Corrigan represented his work at the Verner Gallery when she was running it in 1999 and 2000, and stresses the similarities between his earlier landscape and figurative stuff and his more recent abstract paintings.

'The composition, landscape feel, war images, and colors are still there," says Corrigan. "There are certain visual elements that repeat themselves." Williams has been developing a pop art-influenced style for the past 12 years, but he's kept it accessible by layering his acrylic work with energetic forms and comic book panels. Look hard and you'll see crude figures with speech balloons brightening some of the more ambiguous backgrounds. The balloons are blank, inviting the viewer to add their own dialogue to the graphic tableaux.

This stripped-up approach is manna for my generation, brought up on graphic novels and Grand Theft Auto.
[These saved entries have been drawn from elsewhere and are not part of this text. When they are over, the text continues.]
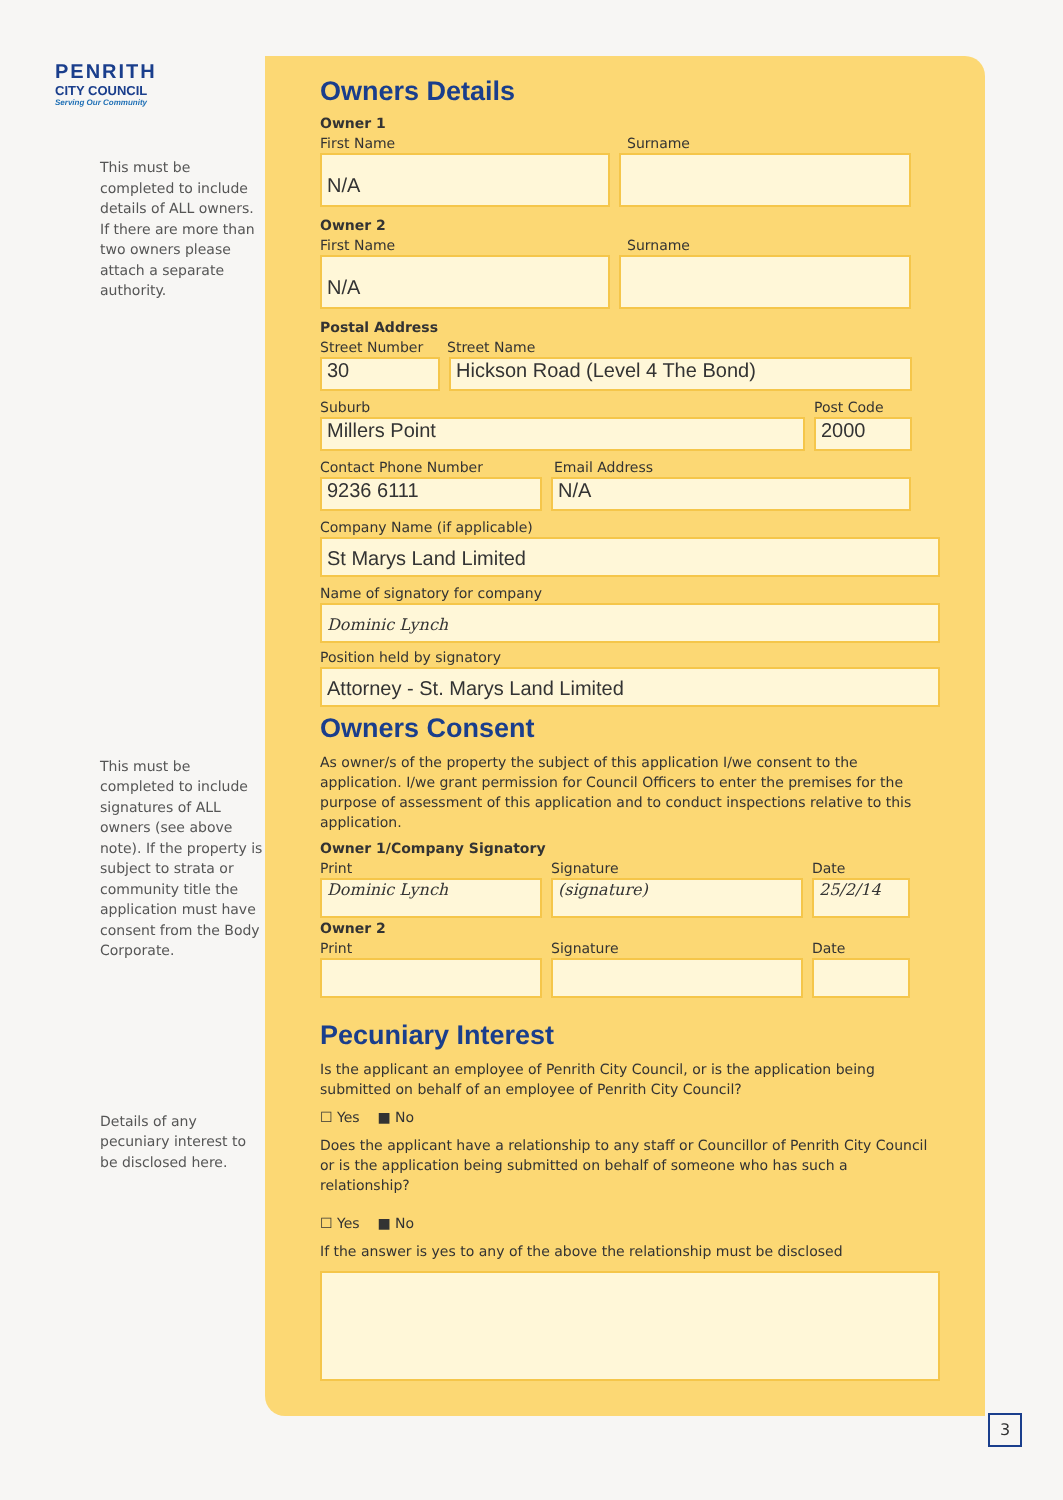PENRITH
CITY COUNCIL
Serving Our Community
This must be completed to include details of ALL owners. If there are more than two owners please attach a separate authority.
This must be completed to include signatures of ALL owners (see above note). If the property is subject to strata or community title the application must have consent from the Body Corporate.
Details of any pecuniary interest to be disclosed here.
Owners Details
Owner 1
First Name Surname
N/A
Owner 2
First Name Surname
N/A
Postal Address
Street Number Street Name
30 Hickson Road (Level 4 The Bond)
Suburb Post Code
Millers Point 2000
Contact Phone Number Email Address
9236 6111 N/A
Company Name (if applicable)
St Marys Land Limited
Name of signatory for company
Dominic Lynch
Position held by signatory
Attorney - St. Marys Land Limited
Owners Consent
As owner/s of the property the subject of this application I/we consent to the application. I/we grant permission for Council Officers to enter the premises for the purpose of assessment of this application and to conduct inspections relative to this application.
Owner 1/Company Signatory
Print Signature Date
Dominic Lynch (signature) 25/2/14
Owner 2
Print Signature Date
Pecuniary Interest
Is the applicant an employee of Penrith City Council, or is the application being submitted on behalf of an employee of Penrith City Council?
☐ Yes ■ No
Does the applicant have a relationship to any staff or Councillor of Penrith City Council or is the application being submitted on behalf of someone who has such a relationship?
☐ Yes ■ No
If the answer is yes to any of the above the relationship must be disclosed
3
As well as abstracting any potential pomposity from his work, his lightness of touch allows him to tackle the serious subjects that he holds dear: war, social disorder, and the fragility of our current modes of communication.

While Williams grieves the death of the written word and strives to communicate his own concepts visually, several artists are exploring a more provincial theme at the City Gallery at Waterfront Park. The Changing Face of Charleston looks at the city's architecture from nostalgic, critical, and humorous angles, pointing up the sheer variety of buildings and landscapes around us.

It's a group show assembled by first-time curator Colin Quashie, who has been producing provocative, high-quality work here for years and contributed to the City Gallery's Dialogues of the Diaspora for MOJA 2005. "After many years of playing sheep," he says, "I thought it would be a challenge to play shepherd and try to corral a group of artists who could visually articulate the theme, from a variety of perspectives."

Quashie's managed to gather a wide range of artists who use different media to make their distinct points. Jean-Marie Mauclet and Gwylene Gallimard provide an installation made up of a nine-foot house, bridge, and dumpster, recalling the low-income Shoreview Apartments that were demolished to provide land for the upscale Longborough subdivision. Kevin Hoth's photographs depict the underside of freeways, accentuating their simple beauty; the images are paired with piped-in traffic sounds.

The ground floor of the gallery is dominated by a structure created by architect Kevan Hoertdoerfer and PublicCity Art. "His group takes a look at the impact of growth from a usability perspective," says Quashie. "It invites the viewer to enter and witness the feeling of growth while at the same time honoring the chaos it creates."

The show also includes work by Colleen Terrell, Wil Milner, Townsend Davidson, and others. Like its curator, it's a complex exhibition full of ideas and bold leaps of imagination -- a rare instance where you can judge an artist by his work.